Swinging to the left?

This morning, British prime minister Tony Blair addressed a meeting of European socialist heads of government in Malmo, Sweden and claimed his government would be 'no 100 day wonder'. Alan Hudson reflects on the widespread belief that the British and French election results represent a swing to the left

Many have claimed that last Sunday's results were a victory for the French left in the same way that the May 1 election was a victory for the British left. Many have said that Europe was a decisive factor in both elections. This may have been true of sections of certain political organisations in search of an identity (eg. the Conservatives) but was not the case for electorates beset by concerns about their own daily existence.

What is certain is that neither election was about programmatic alternatives for the way society should be organised but more about how a new agenda could be defined for the reformation of a political elite. In fact we are witnessing the first attempts to gain a broader allegiance in society for such a new elite. The overwhelming experience of recent election results in Europe has been the ease with which different political blocks have been disposed. It is clear that we are entering a period of flux where a variety of elites attempt to develop a relationship with electorates all too aware of their inability to resolve political and economic problems.

In Britain, on the basis of a minority vote on an historically low turnout, we saw a major election success for a party 'New Labour' which totally rejected all its antecedents. In France there was a limited electoral victory (not even a simple majority) for an organisation which still depends on the vote of a decaying organisation (the French Communist Party [PCF]), a collection of miscellaneous Greens, and the old Tammany politicians of the city halls of provincial cities.

The new alliance in France with the wheelers and dealers of the green movement points to the emergence of a new political consensus: a realignment of the French intelligentsia which finds little or no echo with the concerns of many. Small farmers in Languedoc and unemployed youth in the Pays de Calais are untouched. It may tickle the fancy of commentators in a few arrondissements in Paris and some well placed professionals in Montpellier but that's as far as it goes.

In Britain the Tory party tried to fashion a new fighting programme and a new sense of national identity around Europe. But Europe as a political issue as opposed to a venue for holidays - or as a set of prospective opponents for football teams - either bemuses or bores most British people - if not both.

In France Chirac's defeat has been identified with hostility to the Franco-German alliance and a eurocurrency. In truth the French reaction has much less to do with Europe than a concern with the fears and uncertainties that long term recession and intense austerity measures have brought to French society. The very same insecurities are also an issue in German politics for all the vaunted strength of the German economy.

A new political elite

The New Labour victory is the envy of European politicians because for the first time since the end of the Cold War a new set of political institutions can be seen to be emerging. And with a new set of personnel ready to take their places in the seats of power.

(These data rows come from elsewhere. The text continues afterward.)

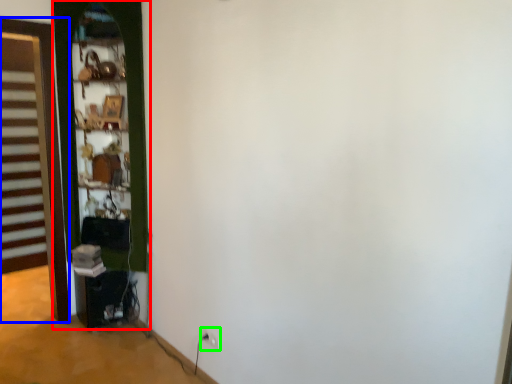
Question: Estimate the real-world distances between objects in this image. Which object is closer to door (highlighted by a red box), door (highlighted by a blue box) or electric outlet (highlighted by a green box)?

Choices:
 (A) door
 (B) electric outlet

Answer: (B)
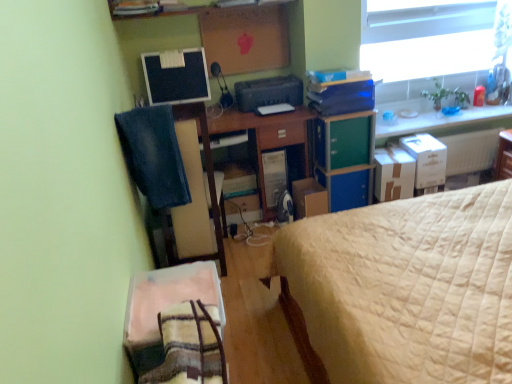
Question: Considering the relative sizes of beige quilted bed at right and cardboard box at center, the 3th cardboard box viewed from the right, in the image provided, is beige quilted bed at right thinner than cardboard box at center, the 3th cardboard box viewed from the right,?

Choices:
 (A) yes
 (B) no

Answer: (B)

Question: Is beige quilted bed at right further to camera compared to cardboard box at center, the 3th cardboard box viewed from the right?

Choices:
 (A) yes
 (B) no

Answer: (B)

Question: Considering the relative sizes of beige quilted bed at right and cardboard box at center, the 3th cardboard box viewed from the right, in the image provided, is beige quilted bed at right smaller than cardboard box at center, the 3th cardboard box viewed from the right,?

Choices:
 (A) no
 (B) yes

Answer: (A)

Question: Would you say cardboard box at center, the 3th cardboard box viewed from the right, is part of beige quilted bed at right's contents?

Choices:
 (A) yes
 (B) no

Answer: (B)

Question: Is beige quilted bed at right at the right side of cardboard box at center, the 3th cardboard box viewed from the right?

Choices:
 (A) yes
 (B) no

Answer: (A)

Question: Considering the relative sizes of beige quilted bed at right and cardboard box at center, positioned as the 1th cardboard box in left-to-right order, in the image provided, is beige quilted bed at right shorter than cardboard box at center, positioned as the 1th cardboard box in left-to-right order,?

Choices:
 (A) yes
 (B) no

Answer: (B)

Question: Considering the relative positions of brown cardboard box at right, the second cardboard box viewed from the left, and cardboard box at center, positioned as the 1th cardboard box in left-to-right order, in the image provided, is brown cardboard box at right, the second cardboard box viewed from the left, to the left of cardboard box at center, positioned as the 1th cardboard box in left-to-right order, from the viewer's perspective?

Choices:
 (A) yes
 (B) no

Answer: (B)

Question: From the image's perspective, is brown cardboard box at right, which is counted as the 2th cardboard box, starting from the right, on top of cardboard box at center, the 3th cardboard box viewed from the right?

Choices:
 (A) yes
 (B) no

Answer: (A)

Question: From a real-world perspective, is brown cardboard box at right, which is counted as the 2th cardboard box, starting from the right, on cardboard box at center, positioned as the 1th cardboard box in left-to-right order?

Choices:
 (A) yes
 (B) no

Answer: (A)

Question: Does brown cardboard box at right, the second cardboard box viewed from the left, have a greater height compared to cardboard box at center, positioned as the 1th cardboard box in left-to-right order?

Choices:
 (A) yes
 (B) no

Answer: (B)

Question: Does brown cardboard box at right, the second cardboard box viewed from the left, turn towards cardboard box at center, positioned as the 1th cardboard box in left-to-right order?

Choices:
 (A) yes
 (B) no

Answer: (B)

Question: Considering the relative positions of brown cardboard box at right, which is counted as the 2th cardboard box, starting from the right, and cardboard box at center, the 3th cardboard box viewed from the right, in the image provided, is brown cardboard box at right, which is counted as the 2th cardboard box, starting from the right, in front of cardboard box at center, the 3th cardboard box viewed from the right,?

Choices:
 (A) yes
 (B) no

Answer: (A)

Question: Is satin black computer tower at center turned away from cardboard box at center, positioned as the 1th cardboard box in left-to-right order?

Choices:
 (A) no
 (B) yes

Answer: (A)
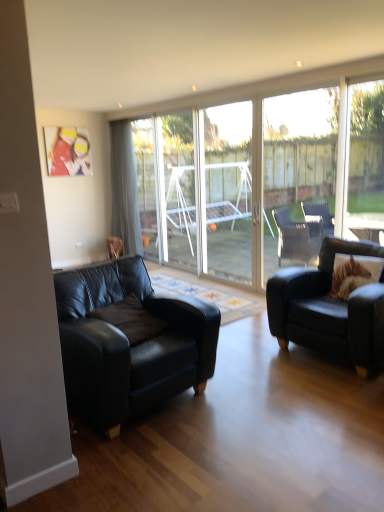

The fashionable argument is that this is all to do with the insight and charisma of the people in question! Nothing could be further from the truth. The New Labour victory and the relative security of the new administration is predicated on the destruction of the post war consensus undertaken by the Conservative administration of the eighties. The alignment between New Labour and the previous administration is epitomised by the Thatcher-Blair get-together in Downing Street.

This is the element missing from the French election and why the new cohabitation between Jacques Chirac and Lionel Jospin is most likely to end in tears. It is not that they disagree in principle but that the old ways of operating have not been jettisoned with the same ruthless efficiency as in the Anglo-Saxon model.

The French electorate is as disenchanted as the British. But for the moment its electoral distaste is still fed into old vessels. We have yet to see a model for the 1990s in French politics but this should not blind us to the clapped out nature of old vehicles for sale at knock down prices.